This exercise calls for the records to be repeated in full, exactly as written.

Transcribed page contents:

-------

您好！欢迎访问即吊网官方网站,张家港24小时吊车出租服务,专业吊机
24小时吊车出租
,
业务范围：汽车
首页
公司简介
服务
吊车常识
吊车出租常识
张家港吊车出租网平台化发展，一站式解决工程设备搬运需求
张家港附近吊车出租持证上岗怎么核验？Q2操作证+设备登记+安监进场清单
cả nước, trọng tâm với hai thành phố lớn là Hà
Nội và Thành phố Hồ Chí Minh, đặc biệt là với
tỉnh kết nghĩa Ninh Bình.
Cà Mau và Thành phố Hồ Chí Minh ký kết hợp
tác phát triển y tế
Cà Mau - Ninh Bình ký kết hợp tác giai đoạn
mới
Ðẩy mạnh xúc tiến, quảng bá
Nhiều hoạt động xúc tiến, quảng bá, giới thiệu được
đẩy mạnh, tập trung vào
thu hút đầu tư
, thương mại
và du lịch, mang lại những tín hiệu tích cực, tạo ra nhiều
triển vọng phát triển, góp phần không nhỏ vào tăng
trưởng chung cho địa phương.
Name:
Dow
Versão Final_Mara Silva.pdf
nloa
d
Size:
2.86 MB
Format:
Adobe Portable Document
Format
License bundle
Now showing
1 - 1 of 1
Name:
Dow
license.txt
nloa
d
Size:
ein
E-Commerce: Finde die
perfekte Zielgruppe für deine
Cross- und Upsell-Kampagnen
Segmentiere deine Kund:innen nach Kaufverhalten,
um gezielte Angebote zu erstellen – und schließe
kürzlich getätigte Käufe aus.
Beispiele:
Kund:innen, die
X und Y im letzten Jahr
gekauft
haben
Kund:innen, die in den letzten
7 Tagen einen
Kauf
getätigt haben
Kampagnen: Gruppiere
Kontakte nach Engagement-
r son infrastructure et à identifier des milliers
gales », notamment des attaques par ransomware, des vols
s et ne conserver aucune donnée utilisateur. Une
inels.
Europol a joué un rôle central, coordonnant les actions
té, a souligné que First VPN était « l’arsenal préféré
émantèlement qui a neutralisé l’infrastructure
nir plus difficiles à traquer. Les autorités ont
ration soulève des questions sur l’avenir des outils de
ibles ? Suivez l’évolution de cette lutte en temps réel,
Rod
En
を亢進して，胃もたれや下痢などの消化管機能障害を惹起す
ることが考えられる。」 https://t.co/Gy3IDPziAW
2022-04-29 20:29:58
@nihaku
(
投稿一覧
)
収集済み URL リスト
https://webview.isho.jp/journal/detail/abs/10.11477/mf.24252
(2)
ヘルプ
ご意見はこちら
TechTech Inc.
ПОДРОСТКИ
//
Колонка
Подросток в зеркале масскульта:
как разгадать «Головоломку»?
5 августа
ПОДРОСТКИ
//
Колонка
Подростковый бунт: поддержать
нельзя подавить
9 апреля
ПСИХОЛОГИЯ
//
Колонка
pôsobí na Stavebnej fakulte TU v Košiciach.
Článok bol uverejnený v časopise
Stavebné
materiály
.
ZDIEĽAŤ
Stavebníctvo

-------

Solved problem:
您好！欢迎访问即吊网官方网站,张家港24小时吊车出租服务,专业吊机
24小时吊车出租
,
业务范围：汽车
首页
公司简介
服务
吊车常识
吊车出租常识
张家港吊车出租网平台化发展，一站式解决工程设备搬运需求
张家港附近吊车出租持证上岗怎么核验？Q2操作证+设备登记+安监进场清单
cả nước, trọng tâm với hai thành phố lớn là Hà
Nội và Thành phố Hồ Chí Minh, đặc biệt là với
tỉnh kết nghĩa Ninh Bình.
Cà Mau và Thành phố Hồ Chí Minh ký kết hợp
tác phát triển y tế
Cà Mau - Ninh Bình ký kết hợp tác giai đoạn
mới
Ðẩy mạnh xúc tiến, quảng bá
Nhiều hoạt động xúc tiến, quảng bá, giới thiệu được
đẩy mạnh, tập trung vào
thu hút đầu tư
, thương mại
và du lịch, mang lại những tín hiệu tích cực, tạo ra nhiều
triển vọng phát triển, góp phần không nhỏ vào tăng
trưởng chung cho địa phương.
Name:
Dow
Versão Final_Mara Silva.pdf
nloa
d
Size:
2.86 MB
Format:
Adobe Portable Document
Format
License bundle
Now showing
1 - 1 of 1
Name:
Dow
license.txt
nloa
d
Size:
ein
E-Commerce: Finde die
perfekte Zielgruppe für deine
Cross- und Upsell-Kampagnen
Segmentiere deine Kund:innen nach Kaufverhalten,
um gezielte Angebote zu erstellen – und schließe
kürzlich getätigte Käufe aus.
Beispiele:
Kund:innen, die
X und Y im letzten Jahr
gekauft
haben
Kund:innen, die in den letzten
7 Tagen einen
Kauf
getätigt haben
Kampagnen: Gruppiere
Kontakte nach Engagement-
r son infrastructure et à identifier des milliers
gales », notamment des attaques par ransomware, des vols
s et ne conserver aucune donnée utilisateur. Une
inels.
Europol a joué un rôle central, coordonnant les actions
té, a souligné que First VPN était « l’arsenal préféré
émantèlement qui a neutralisé l’infrastructure
nir plus difficiles à traquer. Les autorités ont
ration soulève des questions sur l’avenir des outils de
ibles ? Suivez l’évolution de cette lutte en temps réel,
Rod
En
を亢進して，胃もたれや下痢などの消化管機能障害を惹起す
ることが考えられる。」 https://t.co/Gy3IDPziAW
2022-04-29 20:29:58
@nihaku
(
投稿一覧
)
収集済み URL リスト
https://webview.isho.jp/journal/detail/abs/10.11477/mf.24252
(2)
ヘルプ
ご意見はこちら
TechTech Inc.
ПОДРОСТКИ
//
Колонка
Подросток в зеркале масскульта:
как разгадать «Головоломку»?
5 августа
ПОДРОСТКИ
//
Колонка
Подростковый бунт: поддержать
нельзя подавить
9 апреля
ПСИХОЛОГИЯ
//
Колонка
pôsobí na Stavebnej fakulte TU v Košiciach.
Článok bol uverejnený v časopise
Stavebné
materiály
.
ZDIEĽAŤ
Stavebníctvo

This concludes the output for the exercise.